NEW YORK, NY — A former senior official with the New York Police Department’s School Safety Division has been indicted on federal bribery and wire fraud charges for allegedly accepting cash, travel and other perks in exchange for favoring a company seeking to sell emergency panic-button technology to the city’s public schools and police, prosecutors said Thursday.

Federal prosecutors said in an indictment that Kevin Taylor accepted about $35,000 in cash, luxury hotels, airfare and entertainment from Florida businessman Gene Roefaro while trying to steer an $11 million SaferWatch contract toward Roefaro’s company. Roefaro’s products are marketed as mobile panic alert systems for use during school emergencies.

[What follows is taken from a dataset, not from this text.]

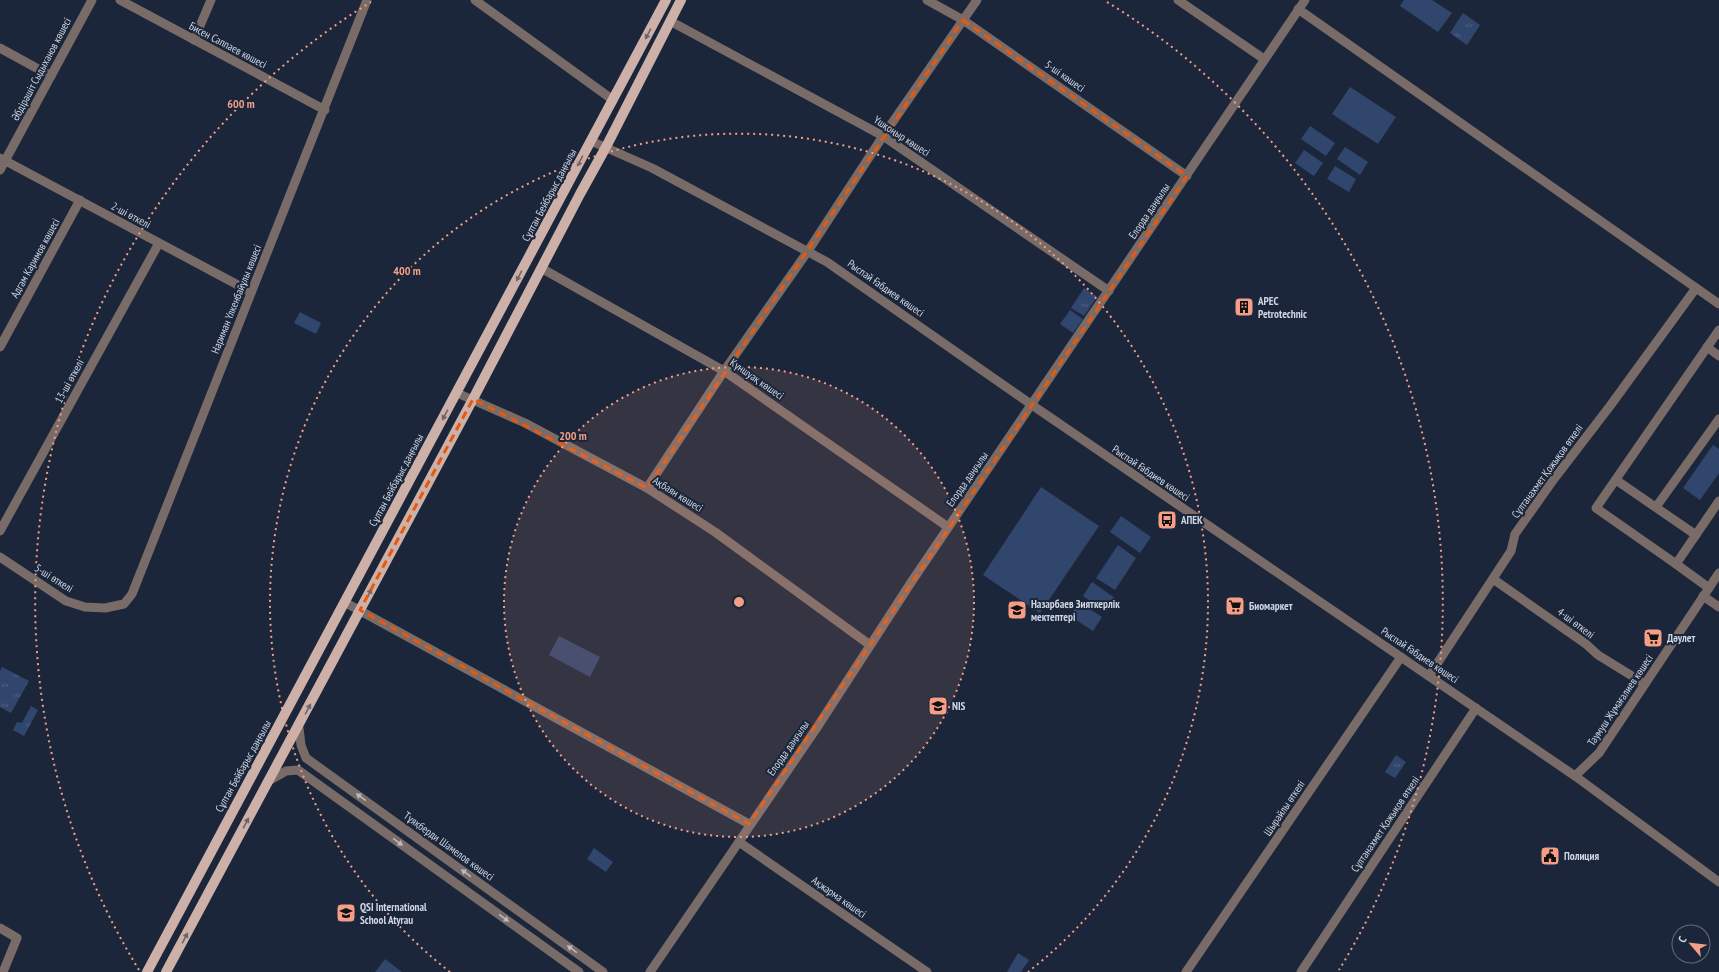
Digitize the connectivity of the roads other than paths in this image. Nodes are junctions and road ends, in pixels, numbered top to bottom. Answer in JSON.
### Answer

Taylor, who led the NYPD’s School Safety Division at the time, pleaded not guilty to the charges in Manhattan federal court. He remains free pending trial, and an attorney for him did not immediately respond to an inquiry.

Roefaro also faces federal charges, including bribery and wire fraud, and has not yet entered a plea. An attorney for Roefaro asserted that his client may have been subjected to an extortion attempt, according to court filings.

Prosecutors say the investigation, which emerged in 2024, is part of a broader federal probe that has included other corruption allegations involving city officials and law enforcement officers; the SaferWatch company had previously secured a no-bid pilot contract in 2023 as part of the inquiry.